Here’s the classic setup, pre-Facebook, pre-texting, pre-GPS
tracking. Teenagers fall in love, but he leaves town and disappears (possibly
into the Army). Finding herself alone and pregnant, the heroine marries an
older man to give her father a baby. He conveniently dies. As the book opens,
the hero returns to town, but believes heroine loved someone else and had a
baby with him. Gradually he discovers it’s his child, and true love conquers
all.
Not very believable today, but oh, the possibilities. I’ve
written countless secret and unplanned baby stories, including, in my Safe
Harbor Medical miniseries, The M.D.’s Secret Daughter (he thought the heroine
gave up their baby for adoption) and The Surgeon’s Surprise Twins (he donated
sperm and she’s the surrogate).
This brings me to yet another high-tech twist, which I’ll
call the Egg Donor Secret (or Unexpected) Baby Story. How many variations can
an author come up with for a romance sub-category within a sub-category? You
might be surprised—I was.
One example is my upcoming March release, The Baby Jackpot.

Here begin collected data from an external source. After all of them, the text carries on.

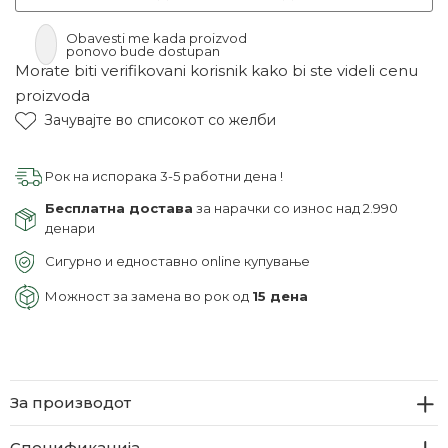
Obavesti me kada proizvod
ponovo bude dostupan
Morate biti verifikovani korisnik kako bi ste videli cenu
proizvoda
Зачувајте во списокот со желби
Рок на испорака 3-5 работни дена !
Бесплатна достава
за нарачки со износ над 2.990
денари
Сигурно и едноставно online купување
Можност за замена во рок од
15 дена
За производот
Спецификација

The heroine’s both a nurse and an egg donor who, after providing eggs to the
recipient mom, has a tipsy tryst with her favorite surgeon. Because not all the
eggs were harvested, she’s now pregnant--with triplets. She may be determined
to give them to an adoptive family, but the surgeon, who’s falling in love with
his family-to-be, has other ideas.
Then I was invited to write a short story for The Mammoth
Book of Medical Romance, an anthology due out next year. In developing the plot
for “What The Doctor Didn’t Tell Her” (my working title), I came up with, yes,
another egg donor twist. I won’t detail that here, because short stories are,
well, short, and I don’t want to give away too much.
When I can find the time, I’m also updating and revising
some of my earlier books. I discovered that Yours, Mine and Ours, first
published twenty years ago, had an egg donor twist, too. The widowed hero’s
seven-year-old triplets have driven away every nanny he’s brought home. They want
their strict dad to remarry so they can have a mom, and when the precocious
trio ferrets out the fact that they were born from donated eggs, they manage to
get their genetic mom hired as their new nanny, without her or their dad being
aware of the relationship.
Yes, it’s far-fetched, but I think I managed to make it believable.
Rereading it was lots of fun (I had forgotten many of the details). Those kids
are wacky and the sparks fly between my offbeat heroine and stern hero. The
plot also brought home just how versatile this type of story can be.